What about administrative costs? Doctors and hospitals spend a whole lot of time and money keeping track of patient records, dealing with insurance companies, processing billing forms, and the like. Eliminating medical insurance as we know it would save millions in reduced manpower alone. Simplifying billing procedures through the adoption of a new way of funding health care will save even more. (In a coming essay, I’ll present my idea for funding medical care.) We could also adopt computer technology to manage the problem of keeping patient records private while eliminating the need for a large paper database. Imagine an encrypted computer disk in two parts. The patient keeps one of the pieces and the doctor keeps the other part. The patient’s piece would contain all of their personal medical history in an encrypted form that could only be decoded with the doctor’s piece. The doctor’s piece would be like a universal code breaker. Both pieces would have a randomly encrypted pattern to prevent accidental data exposure, but upon joining together would become readable to both doctor and patient. To further protect the patient’s information, the system could even require a biometric indicator, like a fingerprint or DNA sample before proceeding with the decoding. The information would remain private and in the hands of the patient, preventing any kind of data theft. With the increase of computing power coupled with the decreasing cost of computer technology, such reduction in administrative costs would further streamline the whole system, again reducing overall costs of health care.

Another way to reduce the costs of health care is to control the price and advertising methods of medications. Pharmaceuticals are among the highest costs seniors face with regards to their health care. Profits are so great on these drugs, that four of the biggest makers of pills (Pfizer, Merck, Eli Lilly, and Bristol Meyer) had revenue in 2004 of over $100 billion. Only $17 billion of that profit was recycled into research and development of new products. And another chunk of change was diverted into liability accounts to pay for the inevitable lawsuits that come when a promised new drug fails to perform up to standards or start making people worse than they started out. The fact that these drug manufacturers push their pill on everyone for every possible ailment isn’t lost on many, but our own gullibility rewards their efforts by gobbling up whatever they peddle, often without regard for the long-term consequences associated with the latest magic pill. Instituting a minimum and maximum price range for prescription and over the counter drugs may reduce drug company profits, and restricting advertising o
f drugs to the medical industry instead of the untrained consumer may result in drug manufacturers spending more time and money in R&D to ensure safer products. Their reward for better products, though not realized directly in financial gain could come in the form of tax credits or special government grant programs. And they’ll still be making plenty of money to boot.

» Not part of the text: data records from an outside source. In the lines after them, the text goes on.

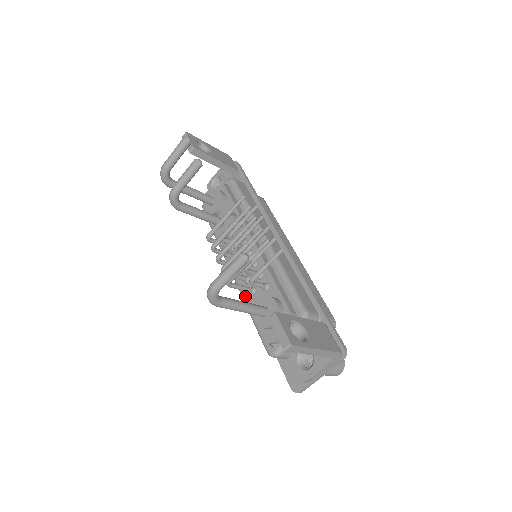
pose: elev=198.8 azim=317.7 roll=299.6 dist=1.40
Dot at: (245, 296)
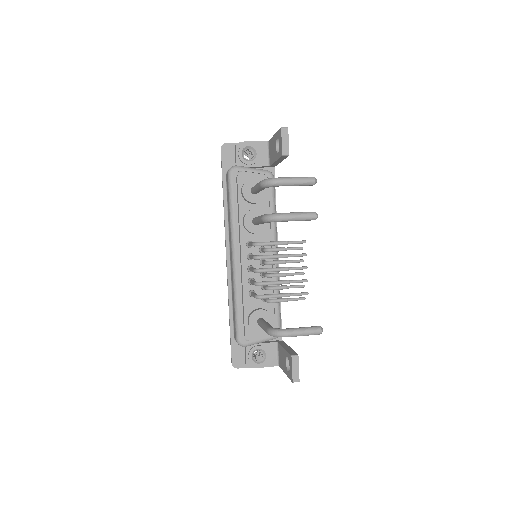
Dot at: (243, 293)
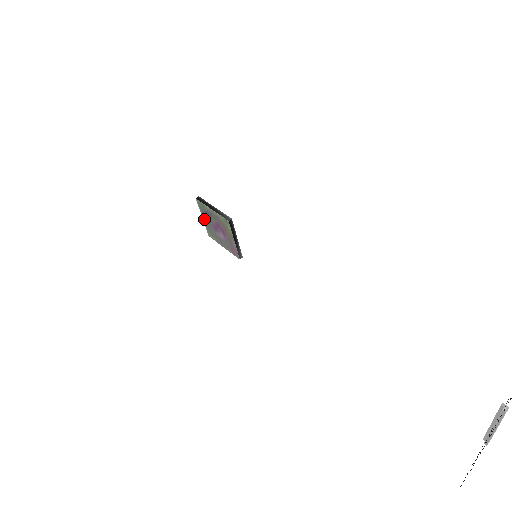
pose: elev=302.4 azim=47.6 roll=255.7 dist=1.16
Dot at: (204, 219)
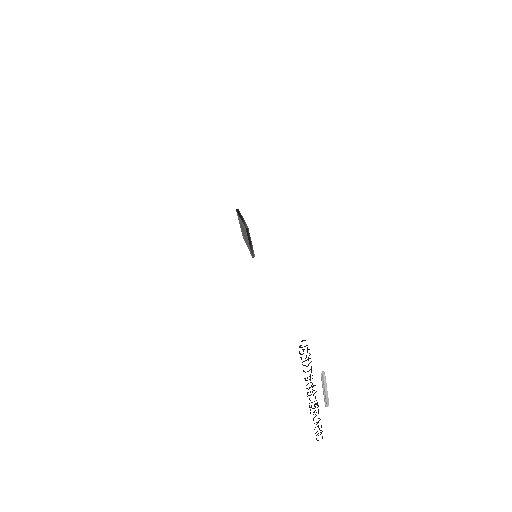
Dot at: (240, 225)
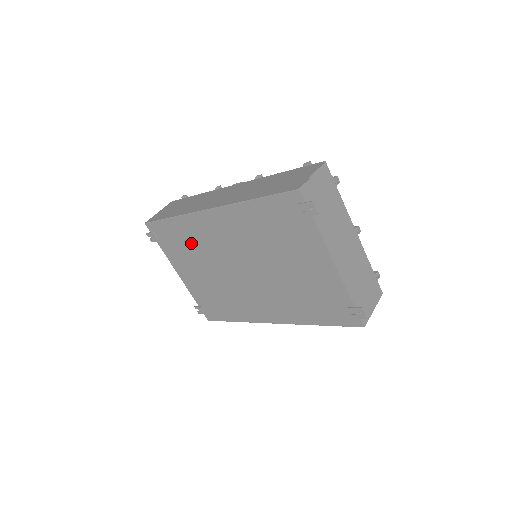
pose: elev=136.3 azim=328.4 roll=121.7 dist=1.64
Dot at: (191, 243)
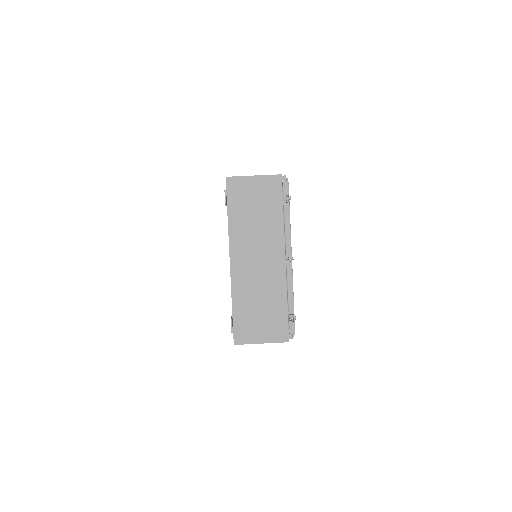
Dot at: occluded
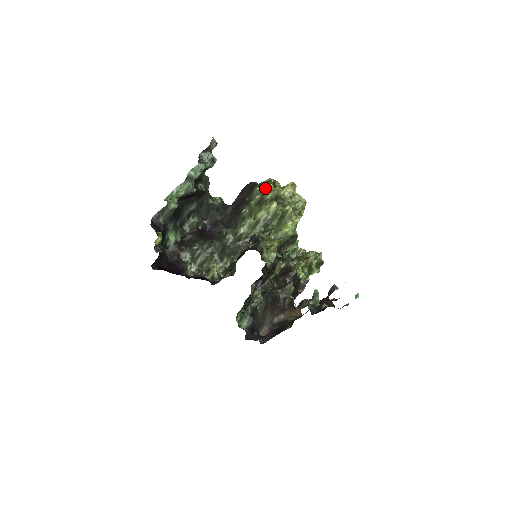
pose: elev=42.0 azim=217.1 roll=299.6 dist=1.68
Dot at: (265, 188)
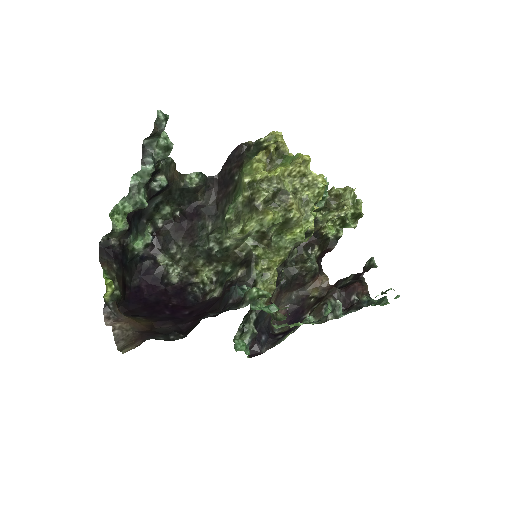
Dot at: (256, 181)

I know that cutting expenses up and down the chain is only one of the ways that we can reduce overall health care costs. There are other areas to look at too, from aggressively prosecuting fraud to allowing patients to rent or borrow equipment like crutches or wheelchairs instead of purchasing them at high prices. But even with the reduction of these structural costs, we won’t completely solve the problem of how each person pays for their health care or how we, as a nation, dispense our health care services. Those topics will be addressed in the next few posts.